Saturday, April 22, 2017 12:31:48 AM

Post# of 146203
Courtesy of loanranger

They left something out of their original S-3 filing that they were obligated to include and put it into an amendment filed after the close last night. I believe that the change is all in one brand new paragraph (highlight mine):

"As of April 18, 2017, the aggregate market value of our outstanding common stock held by non-affiliates, or the public float, was $57,211,329, which was calculated based on 50,629,495 shares of outstanding common stock held by non-affiliates at a price of $1.13 per share, the closing price of our common stock on April 17, 2017. Pursuant to General Instruction I.B.6 of Form S-3, in no event will we sell securities in a public primary offering with a value exceeding more than one-third of our “Public Float” (the market value of our common stock held by our non-affiliates) in any 12-months period so long as our Public Float remains below $75,000,000. We have not sold any of our common stock or securities convertible into common stock during the 12 calendar months prior to and including the date of this prospectus pursuant to Instruction I.B.6."


I'm not sure why they filed a $150M registration statement in the first place, but the above basically says that they can't use it to raise more than $19M during any 12 month period. That limitation (1/3 of the public float) goes away if the public float value goes over $75M, which would require an increase in either the share price or the number of shares in the public float (or any combination of the two) that adds 30% to the current value of $57M.


Somebody should ask the powers-that-be why the paragraph didn't make it into the original filing. I'm pretty sure it was supposed to be in there...the instruction that provides the limitation isn't new.
If there was a press release discussing the original filing I haven't seen it, but there were comments right here in the hours that followed:
"Interesting Shelf filing information,....
That's a lot of 'potential' capital that could be accessed."
"Must mean that NNVC has some big things planned,.... "
"If management was trying to be as crafty and crooked as many appear to believe - I don't think they would 'mount' a $150 MM potential dilution threat right out where everybody could see."

"When Webster and Moffat reveal their findings for all to see and appreciate, I suggest there will be a stampede for these NNVC shares and $150,000,000 may well be surpassed by over subscriptions."

The company hasn't made a peep about the S-3 in a press release...leaving the public, including its supporters as shown above, believing that they had filed a registration statement that could provide them access to $150M in funding when it turns out that they can't access more than $19M worth of it.
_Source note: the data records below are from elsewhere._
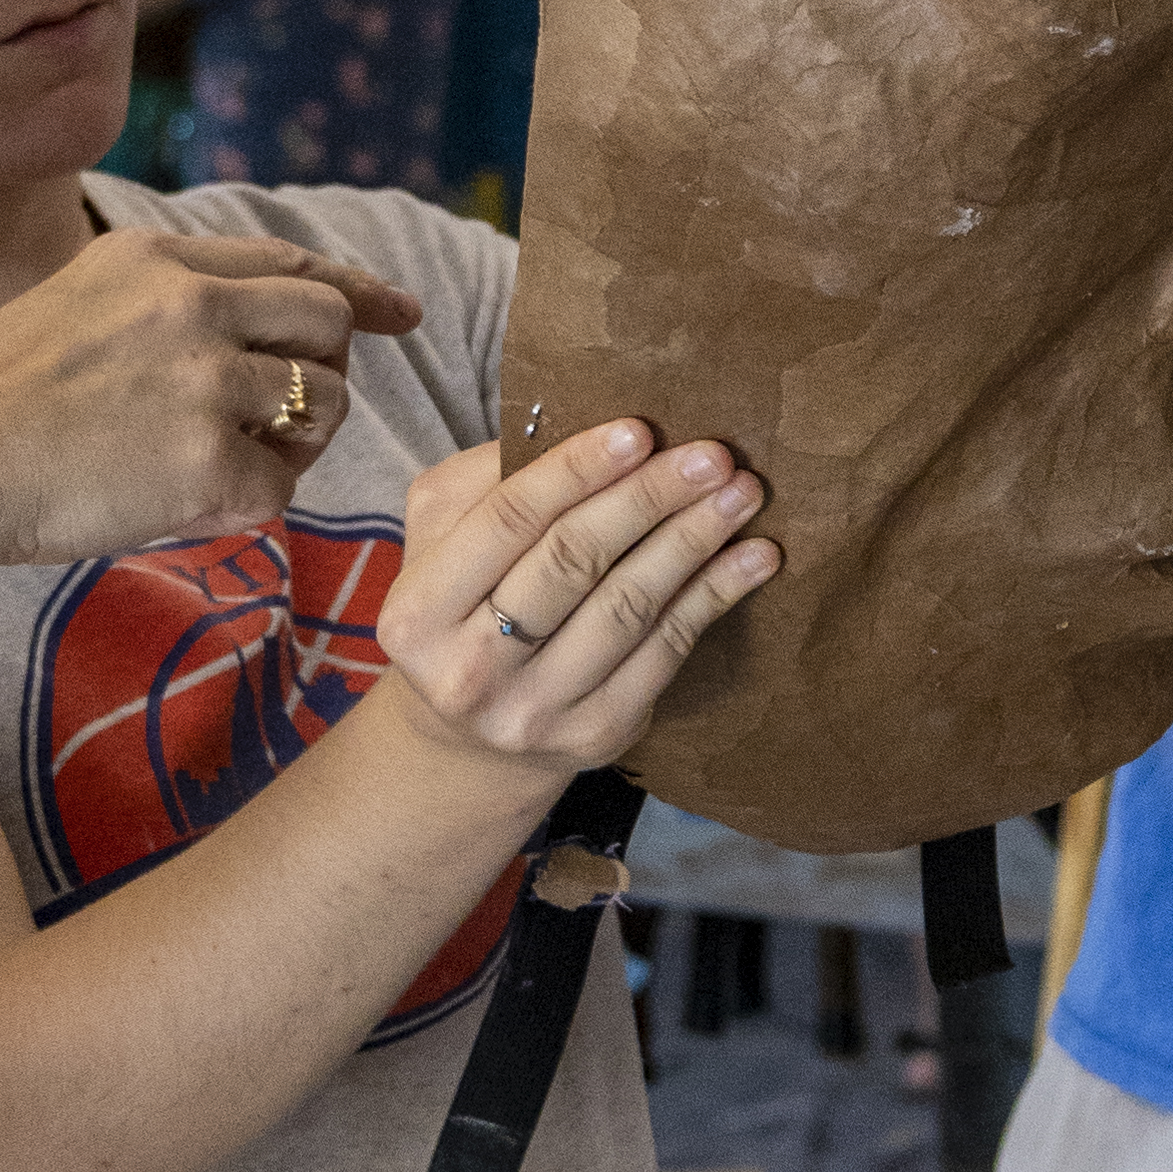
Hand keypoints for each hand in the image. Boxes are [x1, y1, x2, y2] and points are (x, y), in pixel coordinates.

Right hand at [0, 225, 427, 571]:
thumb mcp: (71, 302)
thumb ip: (156, 301)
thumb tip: (240, 326)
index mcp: (154, 259)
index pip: (291, 263)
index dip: (359, 291)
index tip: (402, 313)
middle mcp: (190, 304)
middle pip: (329, 325)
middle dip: (326, 374)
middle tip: (288, 419)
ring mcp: (202, 380)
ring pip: (322, 404)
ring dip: (297, 443)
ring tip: (229, 465)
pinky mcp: (204, 459)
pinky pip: (280, 487)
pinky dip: (249, 503)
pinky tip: (196, 505)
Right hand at [374, 421, 772, 776]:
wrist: (471, 742)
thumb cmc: (463, 610)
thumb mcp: (437, 542)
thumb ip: (483, 483)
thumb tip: (573, 429)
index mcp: (418, 612)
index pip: (507, 521)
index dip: (576, 470)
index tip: (639, 429)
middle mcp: (470, 670)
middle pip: (572, 562)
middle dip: (649, 498)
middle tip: (710, 453)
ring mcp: (536, 711)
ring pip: (628, 607)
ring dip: (694, 541)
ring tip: (742, 493)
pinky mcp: (597, 733)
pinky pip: (667, 651)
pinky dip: (715, 596)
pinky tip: (754, 556)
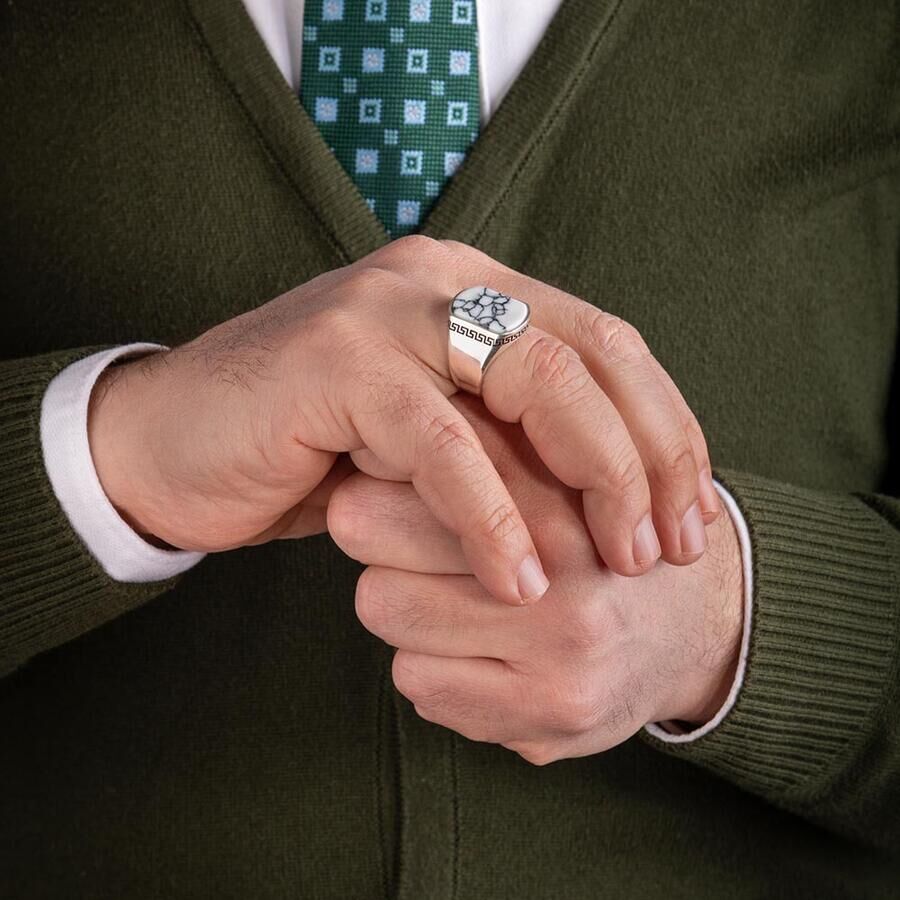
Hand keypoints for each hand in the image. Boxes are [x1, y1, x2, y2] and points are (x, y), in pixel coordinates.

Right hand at [89, 237, 719, 604]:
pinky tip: (518, 581)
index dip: (667, 430)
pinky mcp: (337, 361)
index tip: (691, 516)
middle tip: (668, 547)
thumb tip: (616, 502)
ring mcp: (388, 311)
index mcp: (474, 288)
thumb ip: (508, 444)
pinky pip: (443, 443)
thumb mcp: (432, 443)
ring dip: (592, 482)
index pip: (608, 344)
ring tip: (615, 565)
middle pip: (592, 355)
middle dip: (648, 458)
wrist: (171, 445)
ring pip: (536, 382)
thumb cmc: (312, 453)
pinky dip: (492, 517)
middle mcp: (441, 281)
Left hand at [329, 394, 743, 764]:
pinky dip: (431, 669)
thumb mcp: (557, 469)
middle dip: (377, 533)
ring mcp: (561, 641)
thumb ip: (479, 449)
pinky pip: (417, 684)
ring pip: (383, 604)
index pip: (410, 453)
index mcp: (558, 474)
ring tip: (451, 602)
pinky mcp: (550, 712)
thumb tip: (369, 449)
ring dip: (402, 603)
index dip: (380, 466)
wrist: (701, 629)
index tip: (384, 475)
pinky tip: (477, 657)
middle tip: (408, 543)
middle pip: (367, 526)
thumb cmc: (602, 540)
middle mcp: (564, 553)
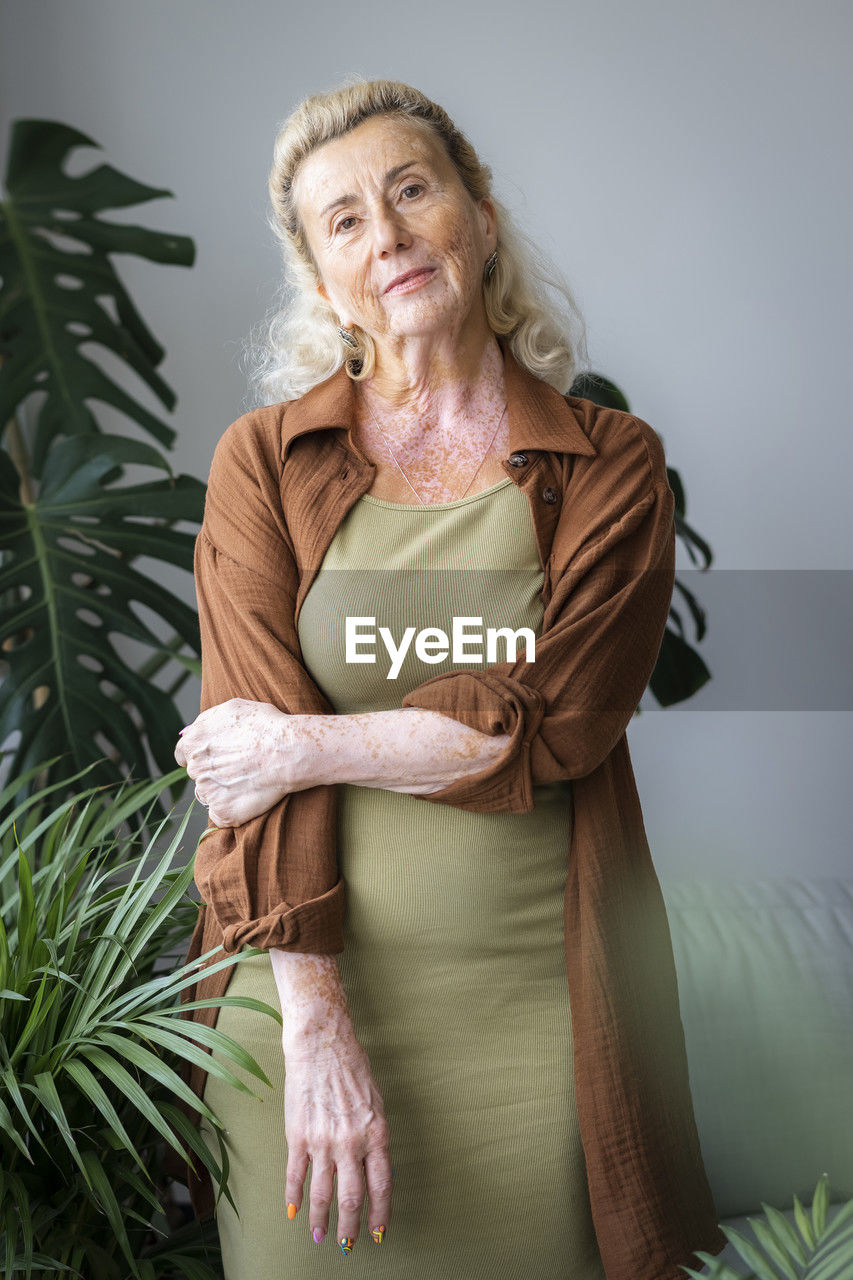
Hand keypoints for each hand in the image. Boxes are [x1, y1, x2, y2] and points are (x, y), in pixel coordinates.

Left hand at [173, 698, 301, 826]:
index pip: (182, 754)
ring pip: (209, 794)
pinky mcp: (223, 812)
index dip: (200, 755)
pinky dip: (232, 809)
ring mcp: (208, 792)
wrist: (288, 751)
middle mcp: (195, 768)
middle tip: (240, 766)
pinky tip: (249, 796)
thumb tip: (192, 732)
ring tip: (248, 780)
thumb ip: (205, 722)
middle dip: (213, 770)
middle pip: (197, 773)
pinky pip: (221, 814)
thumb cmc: (265, 726)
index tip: (214, 756)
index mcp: (193, 742)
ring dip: (223, 790)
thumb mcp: (230, 708)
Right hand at [283, 1031, 392, 1252]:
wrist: (321, 1045)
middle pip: (352, 1197)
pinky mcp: (298, 1136)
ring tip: (320, 1236)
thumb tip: (376, 1168)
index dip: (380, 1214)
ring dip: (321, 1219)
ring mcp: (322, 1141)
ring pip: (322, 1193)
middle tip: (347, 1244)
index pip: (381, 1186)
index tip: (378, 1232)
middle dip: (350, 1227)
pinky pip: (296, 1175)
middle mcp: (351, 1142)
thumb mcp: (376, 1103)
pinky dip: (294, 1196)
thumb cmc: (352, 1068)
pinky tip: (293, 1210)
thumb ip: (375, 1137)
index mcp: (376, 1133)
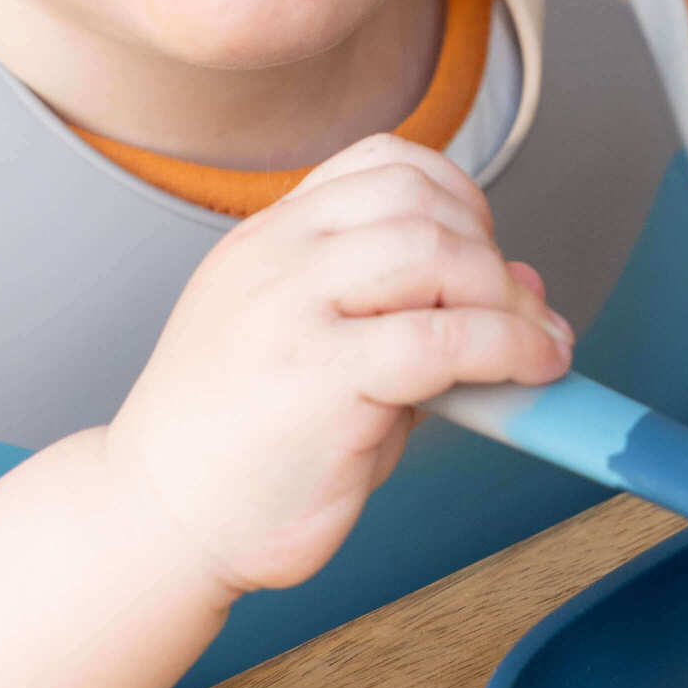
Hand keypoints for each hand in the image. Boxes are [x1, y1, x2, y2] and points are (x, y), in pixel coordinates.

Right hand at [104, 134, 572, 596]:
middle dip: (489, 248)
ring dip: (504, 294)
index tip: (484, 254)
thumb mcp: (315, 355)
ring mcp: (291, 311)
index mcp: (266, 240)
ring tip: (532, 344)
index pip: (381, 164)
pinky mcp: (320, 377)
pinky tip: (532, 371)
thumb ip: (405, 317)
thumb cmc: (236, 453)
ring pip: (432, 249)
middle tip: (518, 312)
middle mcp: (275, 258)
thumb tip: (521, 290)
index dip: (457, 198)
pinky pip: (442, 337)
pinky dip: (509, 346)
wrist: (155, 523)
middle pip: (416, 197)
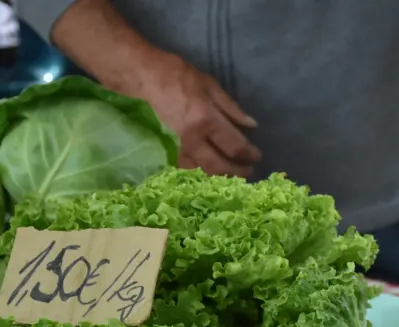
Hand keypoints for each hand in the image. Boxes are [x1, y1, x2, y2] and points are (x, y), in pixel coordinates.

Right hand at [125, 52, 261, 177]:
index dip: (249, 154)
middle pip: (220, 165)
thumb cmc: (176, 76)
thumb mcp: (209, 85)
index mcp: (206, 119)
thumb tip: (251, 126)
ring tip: (231, 176)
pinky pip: (186, 171)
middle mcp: (192, 139)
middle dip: (237, 171)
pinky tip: (209, 174)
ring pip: (202, 173)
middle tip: (248, 171)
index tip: (256, 156)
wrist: (142, 78)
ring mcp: (176, 148)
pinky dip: (200, 175)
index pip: (234, 146)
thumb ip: (231, 108)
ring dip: (220, 177)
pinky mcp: (164, 152)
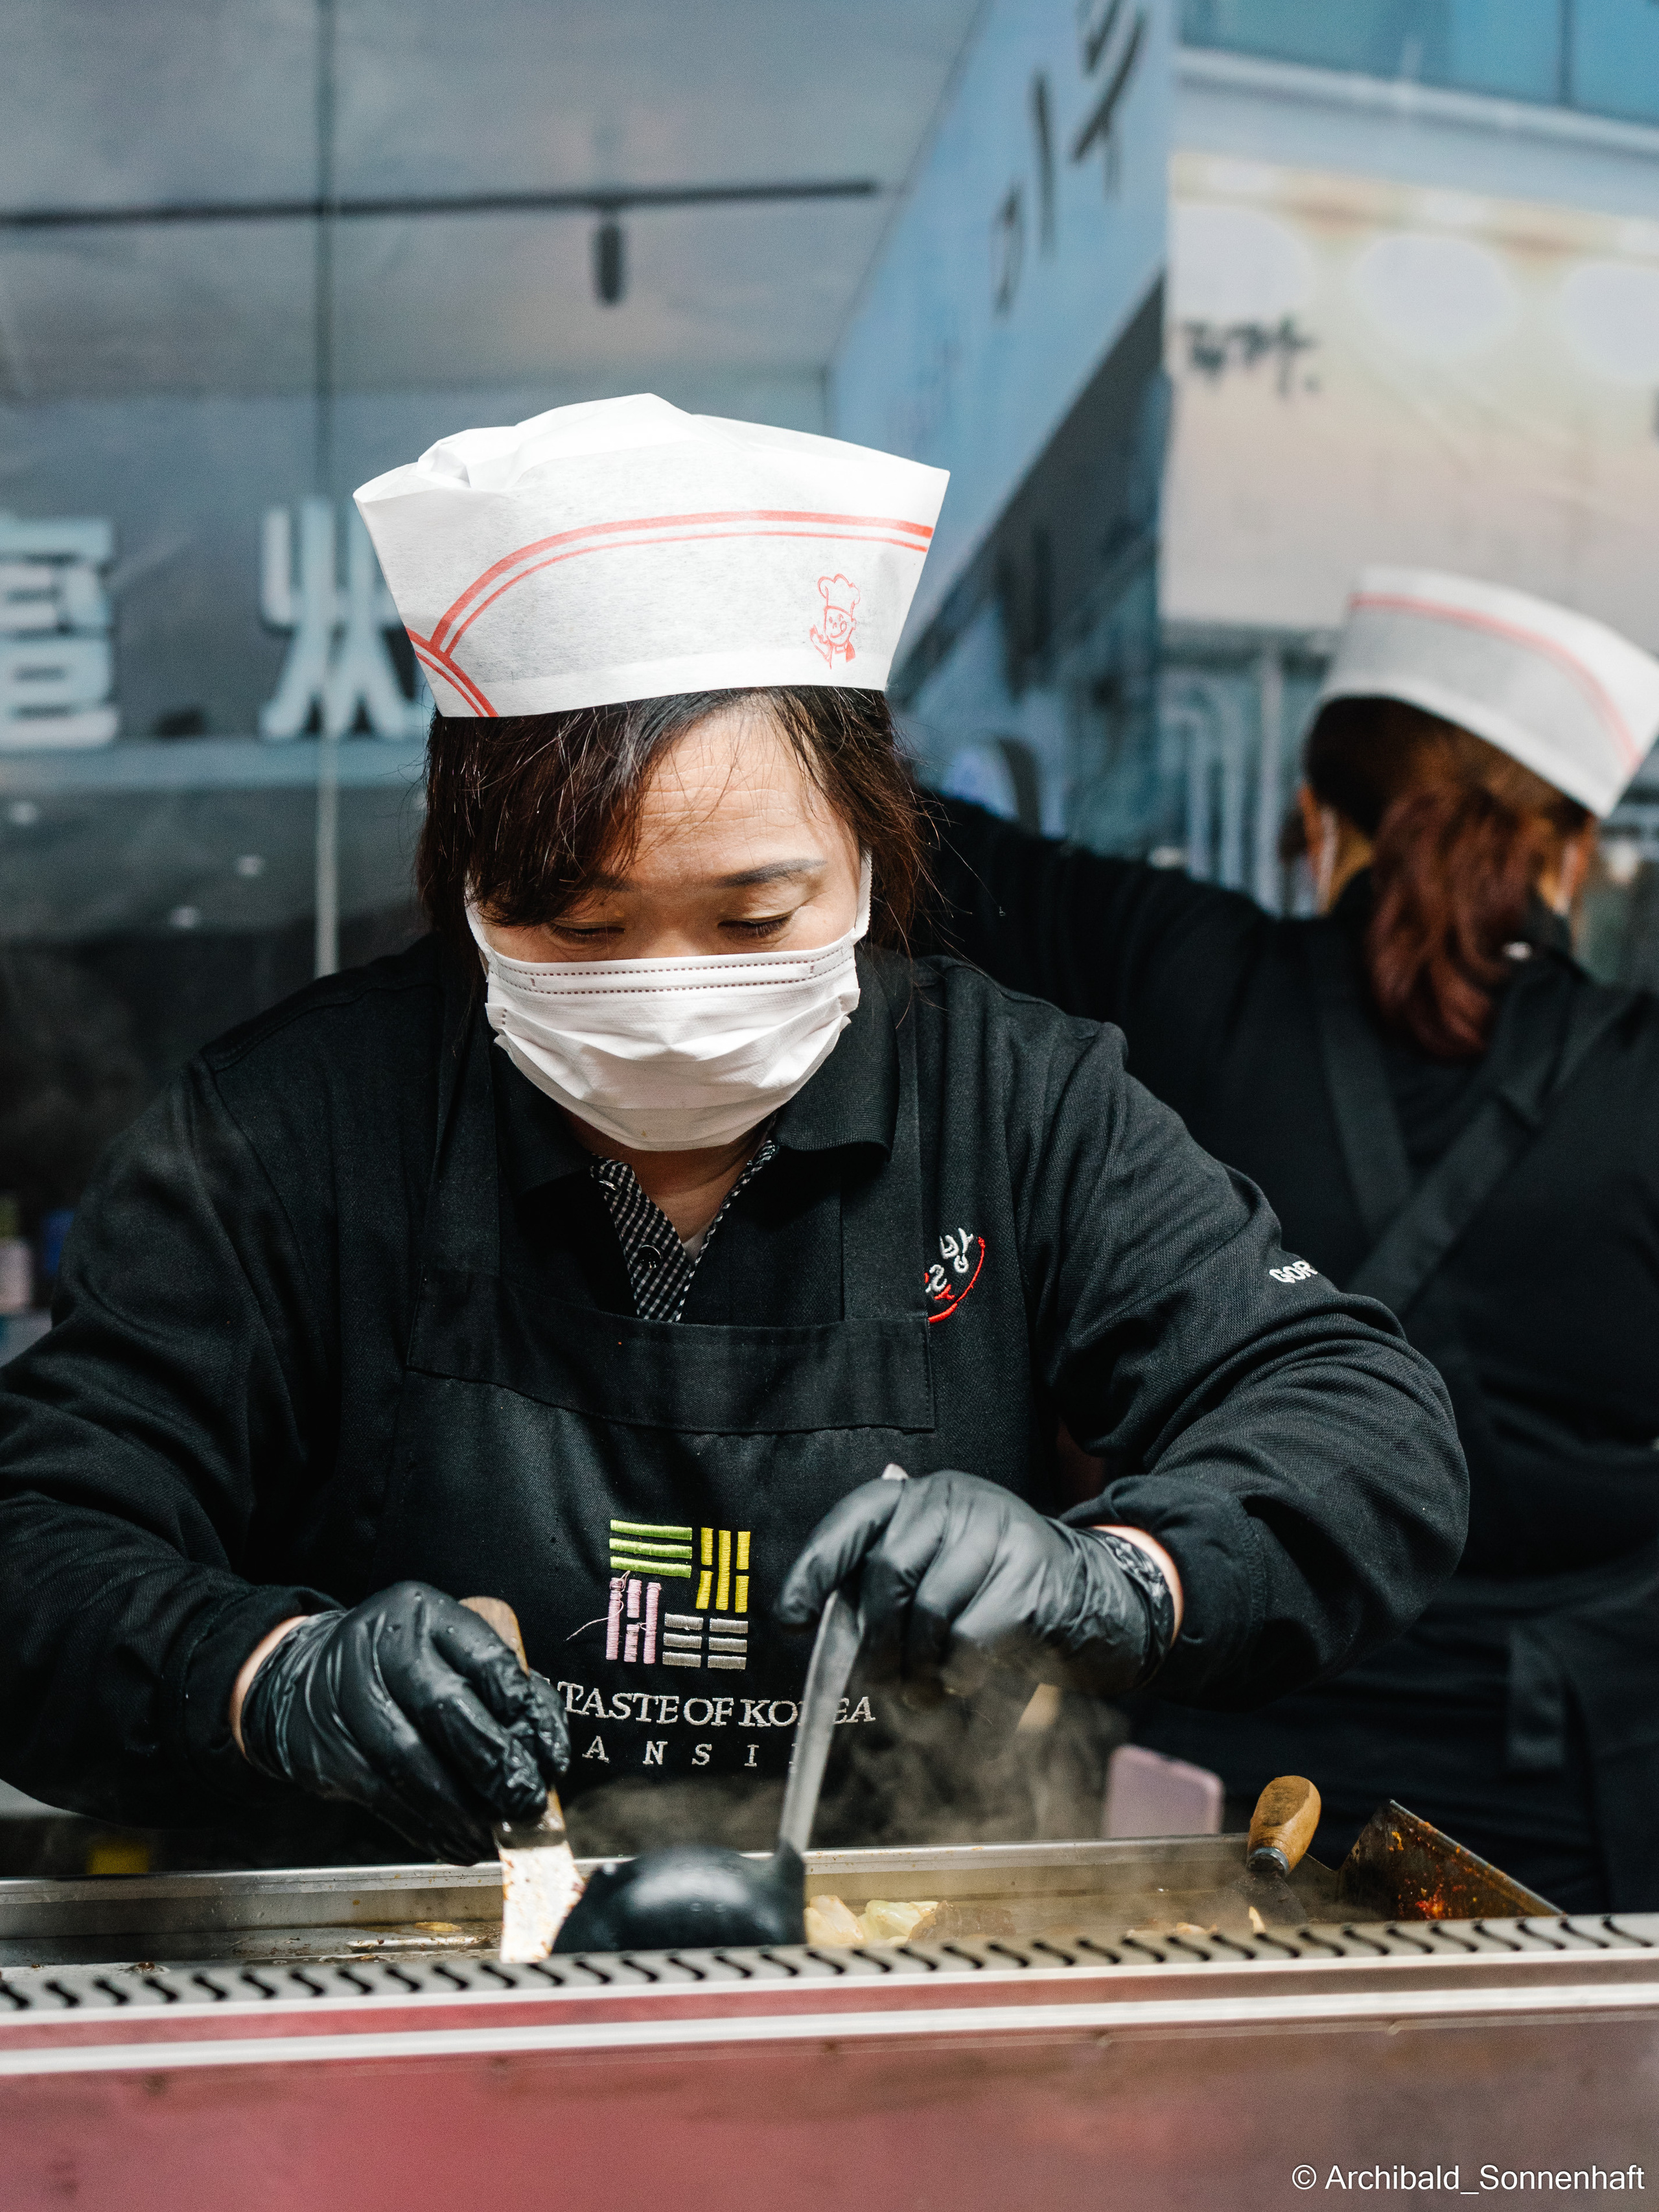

They should have said so a long time ago....it's almost two months later.



ps. In looking for reactions to the original registration statement filing I ran across this...
http://investorshub.advfn.com/boards/read_msg.aspx?message_id=129241118&txt2find=registration
...so I checked USPTO.gov and the NANOVIRICIDES trademark is still dead. I don't know if the company can file a new application for it but if they can, they haven't. I'm pretty sure that anyone could make such a filing today, rendering it difficult if not impossible for this company to use its own name in commerce. Am I wrong about that?

No press releases for 2 months.
No communications from the company or Dr. Seymour other than a couple notes to "a large shareholder" and his other long time pen pal...nothing on the record for the public to chew on.
Maybe they've been too busy thinking about that complicated warrant deal designed to give the shorts a wedgie.
Maybe they've decided that silence IS golden after all.